* Your goal
For the material below, output exactly the span from the line with "51: (340, 156, 3.39)" to the line with "85: (306, 307, 3.78)", including both, and nothing besides.

Start of Source information

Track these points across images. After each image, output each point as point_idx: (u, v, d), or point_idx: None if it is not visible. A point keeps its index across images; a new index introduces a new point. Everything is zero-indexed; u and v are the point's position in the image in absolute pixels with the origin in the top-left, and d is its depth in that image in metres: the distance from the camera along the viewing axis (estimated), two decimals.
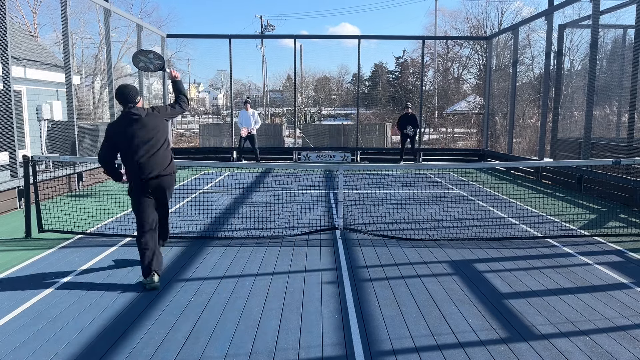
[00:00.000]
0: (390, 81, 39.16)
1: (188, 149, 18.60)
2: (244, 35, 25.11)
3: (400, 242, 5.87)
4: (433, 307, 3.92)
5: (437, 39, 29.21)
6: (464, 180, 11.29)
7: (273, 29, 42.55)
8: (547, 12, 11.47)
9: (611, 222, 7.07)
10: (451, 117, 29.36)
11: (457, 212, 7.65)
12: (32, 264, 4.96)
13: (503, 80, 16.73)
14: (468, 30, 33.05)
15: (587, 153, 9.54)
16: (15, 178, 7.81)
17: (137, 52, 5.12)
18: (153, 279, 4.27)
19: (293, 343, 3.32)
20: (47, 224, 6.21)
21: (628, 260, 5.20)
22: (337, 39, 72.11)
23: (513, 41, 13.66)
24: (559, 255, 5.36)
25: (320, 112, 39.34)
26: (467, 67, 34.15)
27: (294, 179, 10.65)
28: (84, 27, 29.64)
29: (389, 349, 3.25)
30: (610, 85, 13.98)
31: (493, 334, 3.47)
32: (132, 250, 5.45)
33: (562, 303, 4.02)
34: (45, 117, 10.94)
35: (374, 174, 11.83)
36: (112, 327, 3.53)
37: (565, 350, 3.24)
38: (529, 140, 17.92)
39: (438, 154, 16.27)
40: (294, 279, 4.53)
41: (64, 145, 10.11)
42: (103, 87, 29.56)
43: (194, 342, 3.34)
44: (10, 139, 7.90)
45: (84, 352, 3.18)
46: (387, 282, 4.50)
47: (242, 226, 6.58)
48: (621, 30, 13.18)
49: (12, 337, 3.39)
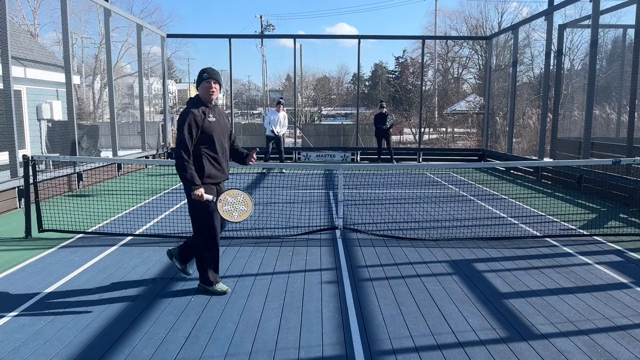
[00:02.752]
0: (390, 81, 39.17)
1: None
2: (244, 35, 25.09)
3: (400, 241, 5.88)
4: (433, 307, 3.92)
5: (437, 38, 29.21)
6: (464, 180, 11.29)
7: (273, 28, 42.59)
8: (547, 12, 11.47)
9: (611, 222, 7.07)
10: (451, 117, 29.37)
11: (457, 211, 7.65)
12: (32, 264, 4.96)
13: (503, 80, 16.72)
14: (468, 30, 33.07)
15: (587, 153, 9.54)
16: (15, 178, 7.81)
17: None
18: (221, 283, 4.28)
19: (293, 342, 3.32)
20: (47, 224, 6.22)
21: (628, 260, 5.20)
22: (337, 39, 72.16)
23: (513, 41, 13.66)
24: (558, 255, 5.36)
25: (320, 112, 39.35)
26: (467, 67, 34.19)
27: (294, 179, 10.65)
28: (84, 27, 29.67)
29: (389, 348, 3.25)
30: (610, 85, 13.97)
31: (493, 333, 3.47)
32: (132, 250, 5.46)
33: (562, 303, 4.02)
34: (45, 117, 10.95)
35: (373, 174, 11.83)
36: (112, 327, 3.53)
37: (565, 350, 3.24)
38: (529, 140, 17.92)
39: (438, 154, 16.28)
40: (294, 279, 4.53)
41: (64, 145, 10.12)
42: (103, 87, 29.57)
43: (194, 342, 3.34)
44: (10, 138, 7.89)
45: (84, 352, 3.18)
46: (387, 281, 4.50)
47: (242, 226, 6.58)
48: (621, 30, 13.18)
49: (12, 336, 3.39)
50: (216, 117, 4.08)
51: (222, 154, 4.11)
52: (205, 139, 3.99)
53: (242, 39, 26.89)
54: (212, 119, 4.03)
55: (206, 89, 4.02)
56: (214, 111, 4.08)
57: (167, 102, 15.90)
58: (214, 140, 4.02)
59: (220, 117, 4.16)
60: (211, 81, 4.02)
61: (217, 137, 4.04)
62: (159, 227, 6.53)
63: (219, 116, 4.14)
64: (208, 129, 3.98)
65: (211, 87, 4.02)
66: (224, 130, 4.18)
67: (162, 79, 15.31)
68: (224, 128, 4.18)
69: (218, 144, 4.05)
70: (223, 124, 4.16)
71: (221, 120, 4.15)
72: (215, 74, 4.06)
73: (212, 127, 4.01)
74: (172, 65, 44.74)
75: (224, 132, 4.18)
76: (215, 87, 4.03)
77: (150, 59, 23.86)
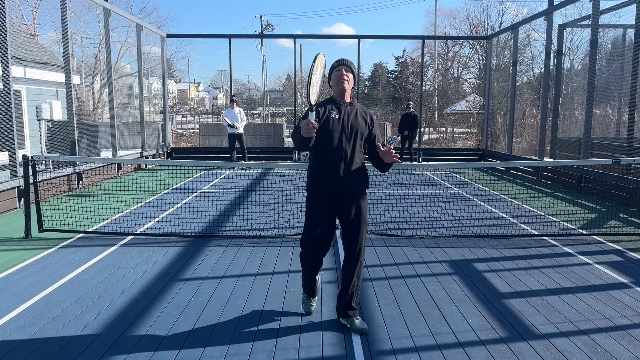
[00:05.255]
0: (390, 81, 39.14)
1: (188, 148, 18.59)
2: (244, 35, 25.10)
3: (400, 241, 5.88)
4: (433, 307, 3.92)
5: (437, 38, 29.21)
6: (464, 179, 11.29)
7: (273, 28, 42.60)
8: (547, 12, 11.47)
9: (611, 222, 7.07)
10: (451, 117, 29.35)
11: (457, 211, 7.65)
12: (32, 264, 4.96)
13: (503, 80, 16.73)
14: (468, 30, 33.06)
15: (587, 153, 9.55)
16: (15, 178, 7.80)
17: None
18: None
19: (293, 342, 3.32)
20: (47, 224, 6.22)
21: (628, 259, 5.20)
22: (335, 39, 72.16)
23: (513, 41, 13.66)
24: (558, 255, 5.36)
25: None
26: (467, 67, 34.17)
27: (294, 179, 10.65)
28: (84, 26, 29.65)
29: (389, 348, 3.25)
30: (610, 85, 13.97)
31: (493, 333, 3.47)
32: (132, 250, 5.46)
33: (562, 302, 4.02)
34: (45, 117, 10.95)
35: (373, 174, 11.82)
36: (112, 327, 3.53)
37: (565, 349, 3.24)
38: (529, 140, 17.93)
39: (438, 154, 16.27)
40: (294, 279, 4.53)
41: (63, 145, 10.12)
42: (103, 87, 29.55)
43: (194, 341, 3.34)
44: (10, 138, 7.89)
45: (83, 352, 3.18)
46: (387, 281, 4.50)
47: (242, 226, 6.58)
48: (621, 30, 13.18)
49: (12, 336, 3.39)
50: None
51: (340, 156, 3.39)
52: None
53: (242, 39, 26.88)
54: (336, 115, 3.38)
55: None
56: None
57: (167, 102, 15.89)
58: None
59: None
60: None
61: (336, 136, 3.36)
62: (159, 227, 6.52)
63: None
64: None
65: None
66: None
67: (162, 79, 15.31)
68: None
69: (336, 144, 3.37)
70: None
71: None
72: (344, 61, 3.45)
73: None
74: (172, 65, 44.73)
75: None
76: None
77: (150, 59, 23.86)
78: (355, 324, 3.48)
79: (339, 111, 3.38)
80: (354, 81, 3.42)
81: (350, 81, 3.37)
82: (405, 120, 14.04)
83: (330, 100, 3.45)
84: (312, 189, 3.49)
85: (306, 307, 3.78)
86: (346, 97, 3.41)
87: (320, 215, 3.47)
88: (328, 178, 3.38)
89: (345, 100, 3.42)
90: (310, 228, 3.50)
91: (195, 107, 51.91)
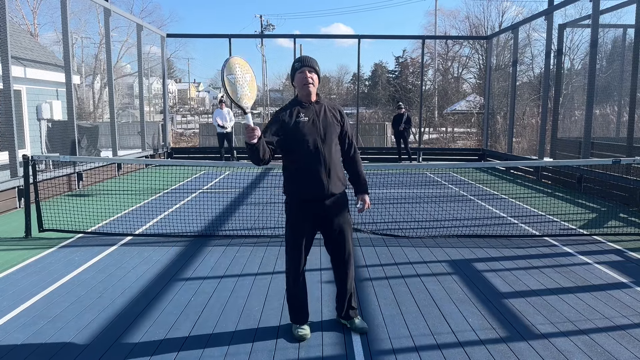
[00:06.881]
0: (390, 81, 39.13)
1: (188, 148, 18.59)
2: (244, 34, 25.07)
3: (400, 241, 5.87)
4: (433, 307, 3.92)
5: (437, 38, 29.19)
6: (464, 179, 11.29)
7: (273, 28, 42.60)
8: (547, 12, 11.47)
9: (611, 222, 7.07)
10: (451, 117, 29.35)
11: (457, 211, 7.65)
12: (32, 264, 4.96)
13: (503, 80, 16.72)
14: (468, 30, 33.05)
15: (587, 153, 9.54)
16: (15, 178, 7.81)
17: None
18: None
19: (293, 342, 3.32)
20: (47, 224, 6.22)
21: (628, 259, 5.20)
22: (334, 39, 72.17)
23: (513, 40, 13.66)
24: (558, 255, 5.36)
25: None
26: (467, 67, 34.14)
27: None
28: (84, 26, 29.65)
29: (389, 348, 3.25)
30: (610, 84, 13.97)
31: (493, 333, 3.47)
32: (132, 250, 5.46)
33: (562, 302, 4.02)
34: (45, 116, 10.94)
35: (373, 174, 11.82)
36: (112, 327, 3.53)
37: (565, 349, 3.24)
38: (529, 140, 17.92)
39: (438, 154, 16.26)
40: None
41: (63, 145, 10.12)
42: (103, 87, 29.56)
43: (194, 341, 3.34)
44: (10, 138, 7.90)
45: (83, 352, 3.18)
46: (386, 281, 4.50)
47: (242, 225, 6.58)
48: (621, 29, 13.17)
49: (12, 336, 3.39)
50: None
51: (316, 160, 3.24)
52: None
53: (242, 39, 26.87)
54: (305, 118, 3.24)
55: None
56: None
57: (167, 102, 15.89)
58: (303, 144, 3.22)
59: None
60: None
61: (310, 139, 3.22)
62: (158, 227, 6.53)
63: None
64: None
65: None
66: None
67: (162, 78, 15.31)
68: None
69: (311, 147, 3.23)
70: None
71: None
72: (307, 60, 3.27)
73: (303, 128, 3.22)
74: (172, 65, 44.76)
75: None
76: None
77: (150, 58, 23.85)
78: (355, 323, 3.47)
79: (307, 113, 3.23)
80: (318, 81, 3.27)
81: (315, 82, 3.23)
82: (398, 120, 14.36)
83: (295, 102, 3.29)
84: (292, 197, 3.31)
85: (297, 334, 3.37)
86: (312, 97, 3.27)
87: (303, 223, 3.30)
88: (310, 185, 3.22)
89: (312, 100, 3.28)
90: (293, 237, 3.31)
91: (195, 107, 51.93)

End of Source information

* Response box
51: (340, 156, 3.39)
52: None
53: (242, 39, 26.88)
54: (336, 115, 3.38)
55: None
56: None
57: (167, 102, 15.89)
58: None
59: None
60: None
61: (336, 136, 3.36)
62: (159, 227, 6.52)
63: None
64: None
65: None
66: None
67: (162, 79, 15.31)
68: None
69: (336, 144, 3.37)
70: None
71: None
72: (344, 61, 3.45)
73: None
74: (172, 65, 44.73)
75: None
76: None
77: (150, 59, 23.86)
78: (355, 324, 3.48)
79: (339, 111, 3.38)
80: (354, 81, 3.42)
81: (350, 81, 3.37)
82: (405, 120, 14.04)
83: (330, 100, 3.45)
84: (312, 189, 3.49)
85: (306, 307, 3.78)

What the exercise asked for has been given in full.